The bladder epithelium is a multilayered structure, consisting of several layers of somewhat undifferentiated basal and intermediate cells underlying a single layer of highly differentiated, often hexagonal, sometimes multinucleated facet cells. The facet cells express a quasi-crystalline array of uroplakin molecules, among which lies the mannosylated receptor recognized by UPEC type 1 pili. The bladder is normally a quiescent structure, turning over its epithelium once every 4-6 months. However, inoculation of UPEC into the bladders of C57BL/6 mice initiates a cascade of host gene transcriptional responses leading to rapid (< 6 hours) exfoliation of the facet cells. Underlying cells begin to differentiate rapidly and the facet cell layer can be reconstituted in 48 hours. This exfoliation may represent a defense mechanism for the host, allowing rapid shedding of a multitude of attached and invaded bacteria, but it also allows the bacteria more ready access to deeper layers of the uroepithelium.

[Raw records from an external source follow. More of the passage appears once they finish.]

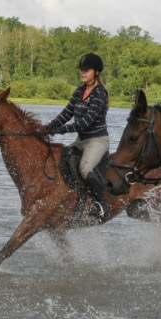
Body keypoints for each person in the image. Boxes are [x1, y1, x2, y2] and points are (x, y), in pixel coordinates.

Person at [46, 53, 111, 219]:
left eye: (86, 70)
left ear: (96, 72)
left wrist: (62, 130)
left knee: (84, 168)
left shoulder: (100, 93)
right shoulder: (80, 91)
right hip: (81, 141)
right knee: (62, 160)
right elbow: (67, 113)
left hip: (97, 140)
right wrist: (50, 126)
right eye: (81, 70)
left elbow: (85, 122)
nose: (83, 73)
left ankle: (102, 204)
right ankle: (78, 199)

The bladder epithelium utilizes Toll-like receptors (TLR) and the TLR4 co-receptor CD14 to respond to LPS and other molecules presented by E. coli and other bacterial pathogens. Activation of the TLR pathway leads to transcription of pro-inflammatory and anti-apoptotic genes via the action of NF-kappa B. IL-6 has pleiotropic effects and IL-8 is a principal chemoattractant for neutrophils, which are seen infiltrating the bladder in murine and human cystitis. Uropathogenic strains of E. coli, in contrast to laboratory strains, appear to attenuate the production of cytokines in vitro, which may suggest a virulence mechanism at work in the early stages of UTI in vivo.
The importance of type 1 pili in the induction of innate immune responses and the exfoliation response has been examined in a recent manuscript (PDF). We are continuing to utilize microarray technology to examine host responses to various strains of E. coli, and the gene programs active in these bacteria during selected stages of pathogenesis.